水やその他の物は、私がいた避難所ではその時点では結構自由にもらえました。物によっては職員さんの判断かな。一度、職員さんと話題になったのが栄養ドリンクです。お年寄りたちが見たら絶対欲しがるだろうけど、職員さんがとにかく疲れているので、職員さんを優先したらどうですかって話したのを覚えています。
結局のところ、避難者に対してのあれこれをしているのも老人ホームの職員さんでした。めちゃくちゃ大変そうでした。一応区長さんが声をあげてはいましたが……。職員さんは、そもそも入居している老人の面倒を見なければいけません。ほとんどの職員さんが、数日はご自身の家の様子を見に行くことすらできないまま対応に従事していらっしゃったようです。

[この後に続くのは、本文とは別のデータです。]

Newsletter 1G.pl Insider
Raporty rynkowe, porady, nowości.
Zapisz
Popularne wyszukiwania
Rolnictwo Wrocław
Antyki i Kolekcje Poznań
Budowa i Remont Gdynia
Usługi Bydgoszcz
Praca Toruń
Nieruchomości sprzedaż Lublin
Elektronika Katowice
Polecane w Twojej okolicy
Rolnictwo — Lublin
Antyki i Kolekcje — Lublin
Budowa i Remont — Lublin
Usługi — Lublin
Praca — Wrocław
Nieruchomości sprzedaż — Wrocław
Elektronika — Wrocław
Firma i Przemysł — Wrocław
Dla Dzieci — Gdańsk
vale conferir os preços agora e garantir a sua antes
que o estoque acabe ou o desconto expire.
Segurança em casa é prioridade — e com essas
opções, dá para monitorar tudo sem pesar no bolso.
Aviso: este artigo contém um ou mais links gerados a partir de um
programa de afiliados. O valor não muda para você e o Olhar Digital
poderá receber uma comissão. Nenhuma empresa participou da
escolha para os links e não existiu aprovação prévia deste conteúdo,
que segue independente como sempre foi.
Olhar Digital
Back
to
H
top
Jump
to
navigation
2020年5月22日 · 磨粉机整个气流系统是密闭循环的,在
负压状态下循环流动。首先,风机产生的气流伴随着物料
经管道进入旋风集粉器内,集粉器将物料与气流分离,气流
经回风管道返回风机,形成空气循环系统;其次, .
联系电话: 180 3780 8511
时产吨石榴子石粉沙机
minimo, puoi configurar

被災地向けの医療チームDMATは比較的早い段階で総合病院に応援に来てくれていたそうです。それと似た枠組みで、福祉支援のチームもあるということを聞きました。DWAT。これはDMATよりは優先順位が低いようで、それが到着するまではしんどく、正念場であると、職員さんが言っていました。その方もDWATに加わっていたそうです。1月の2週目頃には来てくれたようで、職員さんが家に帰ることもできたようです。その頃から、入居者を外へ連れて行く活動も始まりました。結局そこは水が出ないままでしたから。
指定避難所へ
高台避難所は一時的な避難の場所なので、1月7日に、移れる人は指定避難所へ移ろう、ということになりました。小中学校です。市内で一番避難者が多かった場所だそうです。1月1日には1100人くらい集まっていたという話で、私が移った時点でも300人くらいいました。

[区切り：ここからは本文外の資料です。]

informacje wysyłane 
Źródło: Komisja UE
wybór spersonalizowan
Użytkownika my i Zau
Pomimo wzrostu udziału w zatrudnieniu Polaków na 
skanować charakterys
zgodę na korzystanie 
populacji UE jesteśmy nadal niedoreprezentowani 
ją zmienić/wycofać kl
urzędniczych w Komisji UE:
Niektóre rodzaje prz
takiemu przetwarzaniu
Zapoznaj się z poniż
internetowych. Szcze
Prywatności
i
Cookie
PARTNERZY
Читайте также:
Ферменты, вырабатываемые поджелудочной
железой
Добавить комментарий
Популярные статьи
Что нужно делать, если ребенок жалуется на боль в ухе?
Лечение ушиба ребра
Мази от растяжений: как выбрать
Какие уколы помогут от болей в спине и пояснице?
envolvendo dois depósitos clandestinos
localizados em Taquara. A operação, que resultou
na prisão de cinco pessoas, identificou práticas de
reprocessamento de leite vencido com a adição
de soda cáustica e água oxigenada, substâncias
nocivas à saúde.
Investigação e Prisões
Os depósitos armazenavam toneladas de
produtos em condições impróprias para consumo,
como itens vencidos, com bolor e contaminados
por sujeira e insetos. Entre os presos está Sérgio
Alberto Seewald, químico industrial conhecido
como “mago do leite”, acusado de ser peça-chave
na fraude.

私が学校にいたのは1月7日だけでした。なかなか過酷でした。一つの教室に最大20人。その頃には物資もある程度は潤沢に来ていたはずなのですが、その避難所は、欲しいものを見てから持って行けるようにはなっておらず、何が欲しいか紙にリストアップして行き、あればくれる。何が物資として来ているのかは公開されていないんです。それも一つのやり方だし、それで避けられるトラブルがあったんだろうなあと推察しています。
その晩はなかなか寝つけなくて、車の中で寝ました。毛布とかそれなりに準備がしてあったのですが。人がいっぱいいたし、環境面のせいかな。単純に、最初の避難所を出てからのストレスがあったのかもしれません。今はリロケーション・ストレスという言葉が出てたりしますけど、場所の移動を余儀なくされたことにより生じるストレスです。それにさらされた気がします。